**Exercise details**
Copy out exactly, from the entries that follow, the line holding "Berthoud Movers", the line holding "and engaging way. This platform is", and all lines between them, but no pictures.

Collected data
━━━━━━━━━━━━━━━━
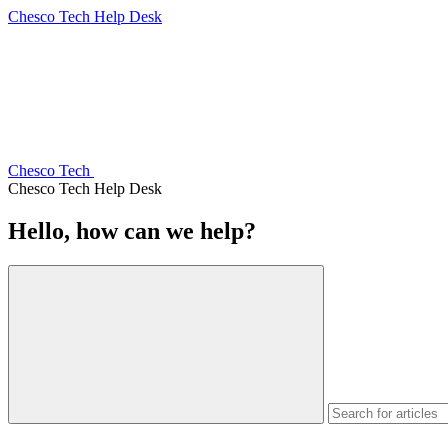
Chesco Tech Help Desk
Chesco Tech
Chesco Tech Help Desk
Hello, how can we help?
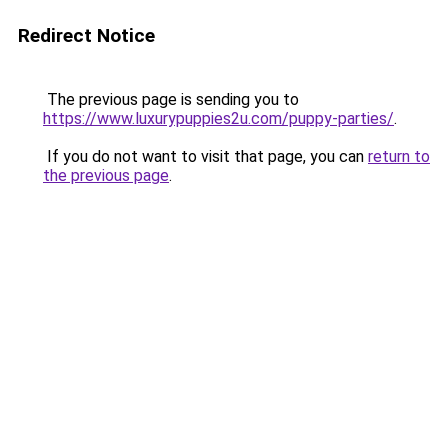
Redirect Notice
The previous page is sending you to
https://www.luxurypuppies2u.com/puppy-parties/
.
If you do not want to visit that page, you can
return to
the previous page
.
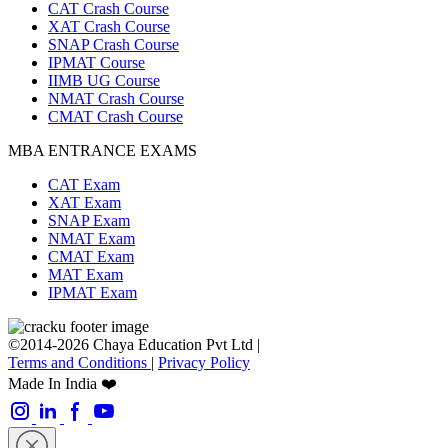
CAT Crash Course
XAT Crash Course
SNAP Crash Course
IPMAT Course
IIMB UG Course
NMAT Crash Course
CMAT Crash Course
MBA ENTRANCE EXAMS
CAT Exam
XAT Exam
SNAP Exam
NMAT Exam
CMAT Exam
MAT Exam
IPMAT Exam
©2014-2026 Chaya Education Pvt Ltd |
Terms and Conditions
|
Privacy Policy
Made In India ❤️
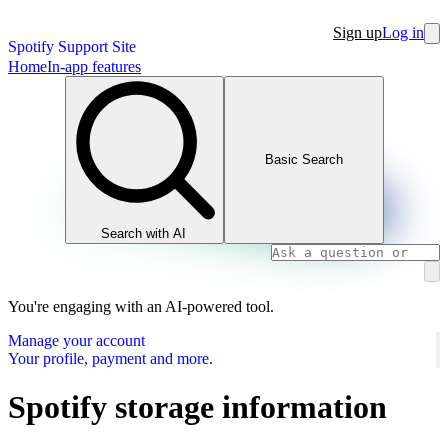
Sign up
Log in
Spotify Support Site
Home
In-app features
Basic Search
Search with AI
You're engaging with an AI-powered tool.
Manage your account
Your profile, payment and more.
Spotify storage information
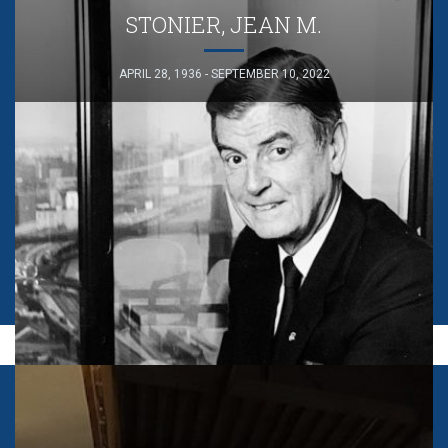
STONIER, JEAN M.
APRIL 28, 1936 - SEPTEMBER 10, 2022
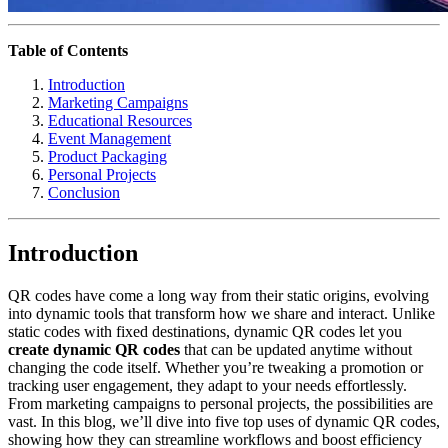
Table of Contents
Introduction
Marketing Campaigns
Educational Resources
Event Management
Product Packaging
Personal Projects
Conclusion
Introduction
QR codes have come a long way from their static origins, evolving
into dynamic tools that transform how we share and interact. Unlike
static codes with fixed destinations, dynamic QR codes let you
create dynamic QR codes
that can be updated anytime without
changing the code itself. Whether you’re tweaking a promotion or
tracking user engagement, they adapt to your needs effortlessly.
From marketing campaigns to personal projects, the possibilities are
vast. In this blog, we’ll dive into five top uses of dynamic QR codes,
showing how they can streamline workflows and boost efficiency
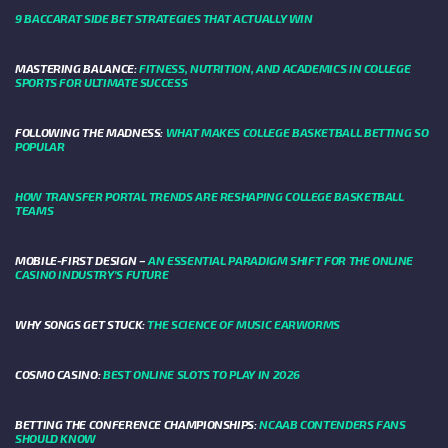
9 BACCARAT SIDE BET STRATEGIES THAT ACTUALLY WIN
MASTERING BALANCE:
FITNESS, NUTRITION, AND ACADEMICS IN COLLEGE
SPORTS FOR ULTIMATE SUCCESS
FOLLOWING THE MADNESS:
WHAT MAKES COLLEGE BASKETBALL BETTING SO
POPULAR
HOW TRANSFER PORTAL TRENDS ARE RESHAPING COLLEGE BASKETBALL
TEAMS
MOBILE-FIRST DESIGN –
AN ESSENTIAL PARADIGM SHIFT FOR THE ONLINE
CASINO INDUSTRY’S FUTURE
WHY SONGS GET STUCK:
THE SCIENCE OF MUSIC EARWORMS
COSMO CASINO:
BEST ONLINE SLOTS TO PLAY IN 2026
BETTING THE CONFERENCE CHAMPIONSHIPS:
NCAAB CONTENDERS FANS
SHOULD KNOW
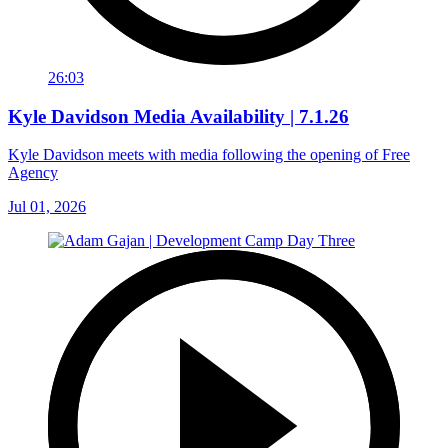
26:03
Kyle Davidson Media Availability | 7.1.26
Kyle Davidson meets with media following the opening of Free
Agency
Jul 01, 2026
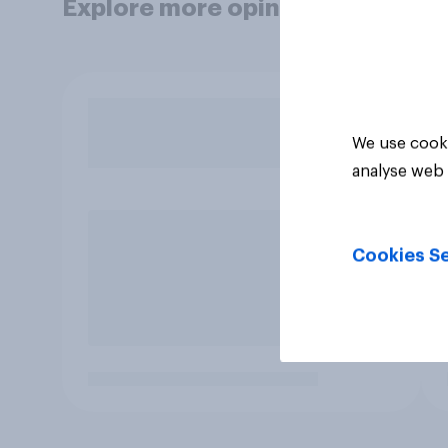
Explore more opinion data
We use cooki
analyse web 
Cookies Se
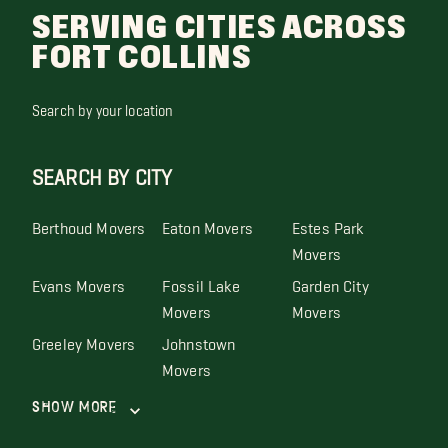
SERVING CITIES ACROSS
FORT COLLINS
Search by your location
SEARCH BY CITY
Berthoud Movers
Eaton Movers
Estes Park
Movers
Evans Movers
Fossil Lake
Garden City
Movers
Movers
Greeley Movers
Johnstown
Movers
Show More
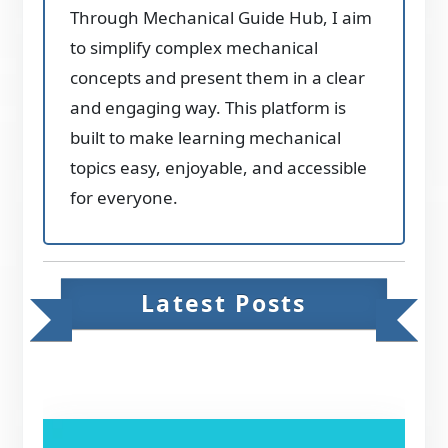
Through Mechanical Guide Hub, I aim
to simplify complex mechanical
concepts and present them in a clear
and engaging way. This platform is
built to make learning mechanical
topics easy, enjoyable, and accessible
for everyone.
Latest Posts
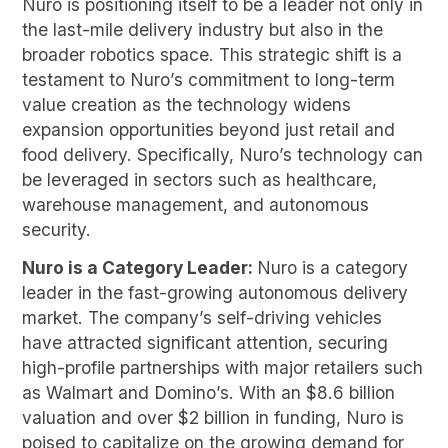
Nuro is positioning itself to be a leader not only in
the last-mile delivery industry but also in the
broader robotics space. This strategic shift is a
testament to Nuro’s commitment to long-term
value creation as the technology widens
expansion opportunities beyond just retail and
food delivery. Specifically, Nuro’s technology can
be leveraged in sectors such as healthcare,
warehouse management, and autonomous
security.
Nuro is a Category Leader:
Nuro is a category
leader in the fast-growing autonomous delivery
market. The company’s self-driving vehicles
have attracted significant attention, securing
high-profile partnerships with major retailers such
as Walmart and Domino’s. With an $8.6 billion
valuation and over $2 billion in funding, Nuro is
poised to capitalize on the growing demand for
━━━━━━━━━━━━━━━━
**Exercise result**
Berthoud Movers
Eaton Movers
Estes Park
Movers
Evans Movers
Fossil Lake
Garden City
Movers
Movers
Greeley Movers
Johnstown
Movers
Show More
Through Mechanical Guide Hub, I aim
to simplify complex mechanical
concepts and present them in a clear
and engaging way. This platform is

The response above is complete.